EXTRACT PROVIDED:
--------

Note that any test method can call other methods if needed. This is useful when the testing procedure is complex and needs to be broken down into smaller pieces. Do not name these helper methods starting with "test" or they will be run separately as test cases! Using helper methods is also useful when certain types of tests are performed only under certain conditions. assertEquals(...), assertTrue(...) and fail(...) can be called from anywhere, but the DrJava will only highlight the line in the main test method that generated the error, i.e. the line that called the helper method. It will not highlight the line in the helper method where the actual call to assertEquals(...), assertTrue(...) or fail(...)was made.

--------

EXERCISE AIM:
Please carry on the passage about helper methods in DrJava test cases, starting right after its last sentence.

INFORMATION GIVEN:
--------

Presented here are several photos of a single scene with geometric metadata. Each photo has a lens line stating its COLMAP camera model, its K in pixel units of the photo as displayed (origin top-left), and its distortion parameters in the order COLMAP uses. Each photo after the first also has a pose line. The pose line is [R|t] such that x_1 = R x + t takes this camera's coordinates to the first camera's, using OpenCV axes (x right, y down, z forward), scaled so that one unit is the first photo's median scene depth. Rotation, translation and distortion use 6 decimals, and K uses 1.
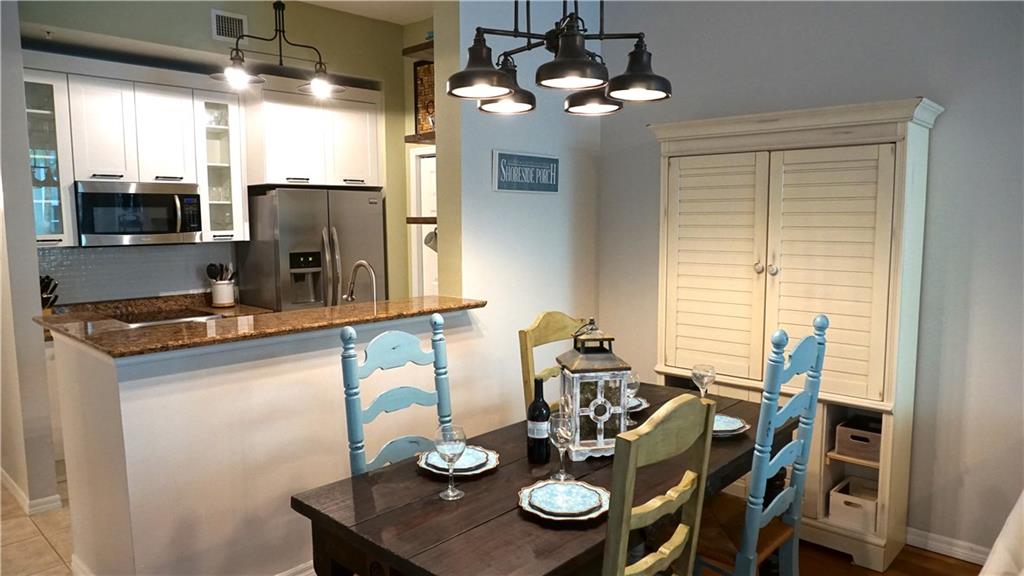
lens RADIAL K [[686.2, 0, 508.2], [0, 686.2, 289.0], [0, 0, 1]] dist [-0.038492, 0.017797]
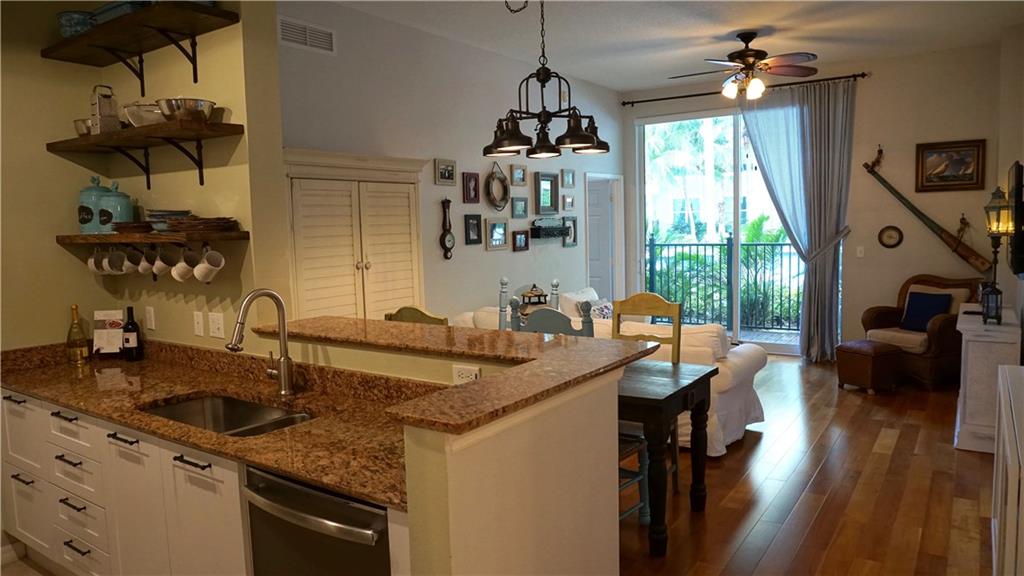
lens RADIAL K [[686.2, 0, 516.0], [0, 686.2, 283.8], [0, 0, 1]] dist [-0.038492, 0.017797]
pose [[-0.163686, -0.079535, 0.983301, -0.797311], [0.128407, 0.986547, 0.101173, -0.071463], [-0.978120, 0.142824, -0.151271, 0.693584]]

--------

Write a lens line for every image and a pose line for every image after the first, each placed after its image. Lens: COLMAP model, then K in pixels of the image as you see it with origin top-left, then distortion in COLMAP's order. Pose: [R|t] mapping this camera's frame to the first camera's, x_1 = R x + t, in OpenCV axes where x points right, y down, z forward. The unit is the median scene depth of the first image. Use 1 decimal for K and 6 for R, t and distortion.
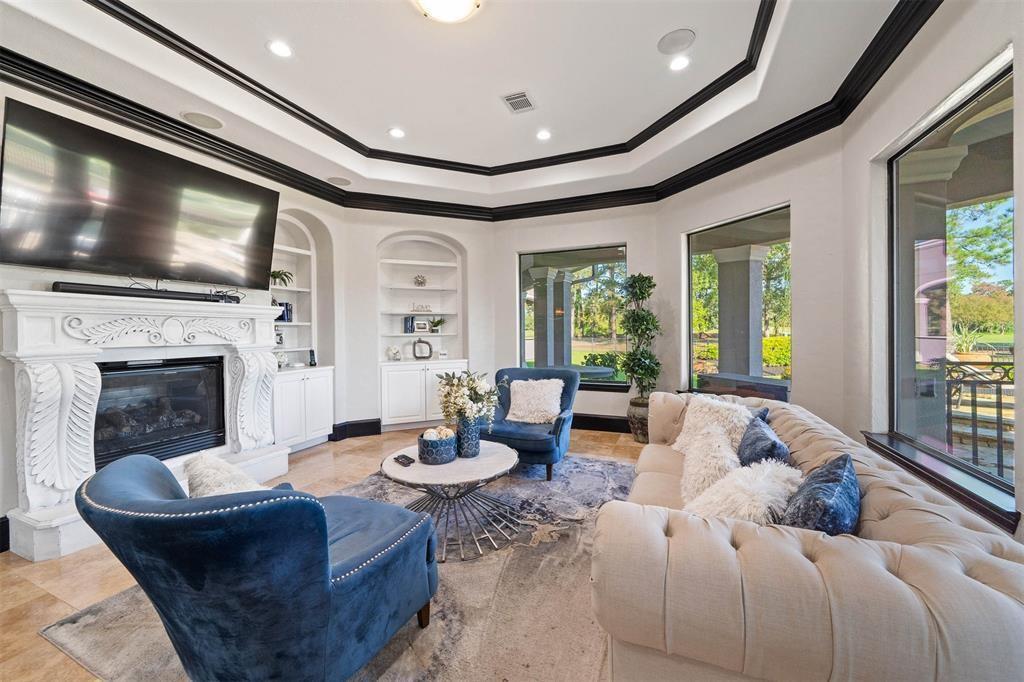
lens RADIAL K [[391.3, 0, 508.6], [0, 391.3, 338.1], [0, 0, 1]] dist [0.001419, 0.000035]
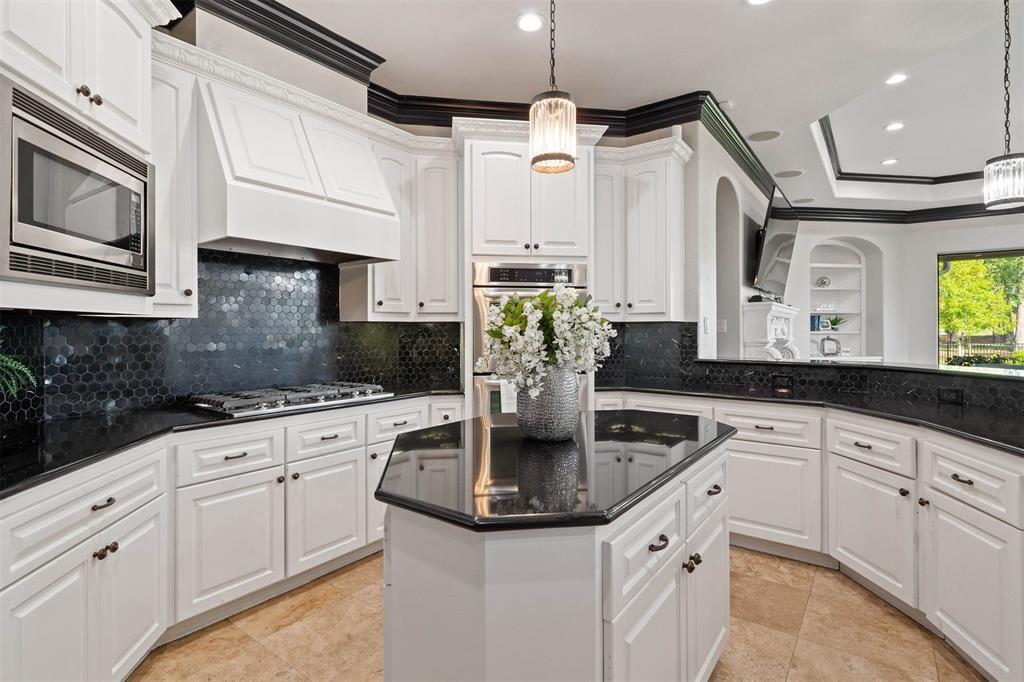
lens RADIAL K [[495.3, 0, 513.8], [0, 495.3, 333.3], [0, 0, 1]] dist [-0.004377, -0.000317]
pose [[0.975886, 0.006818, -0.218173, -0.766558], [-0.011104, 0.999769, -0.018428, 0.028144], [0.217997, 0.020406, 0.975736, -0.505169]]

--------

OUTPUT:
Sometimes in complex testing scenarios, there is a significant amount of initialization work required to set up the system to be tested. This is often the case when testing a system of interdependent objects where the entire system must be set up before any single object can be tested. If the initialization code is the same for all the tests being conducted, the method protected void setup() can be declared and be used to execute the necessary initializations. To insure "clean" test runs, JUnit/DrJava re-instantiates the test class before running each test method. The setup() method, if it exists, is called before any test method is executed. This means that the test class cannot utilize any internal field values that one test method modifies and another test method expects to use as modifed. Likewise, in the event that after a test is run that significant amounts of common "clean-up" code is required, one can declare the method protected void tearDown(). This method runs after each test method and is useful for insuring, for instance, that files and network connections are properly closed and thus keep them from interfering with other tests.
The help system in DrJava has more detailed information on testing with JUnit, including how to create a test suite of multiple tests.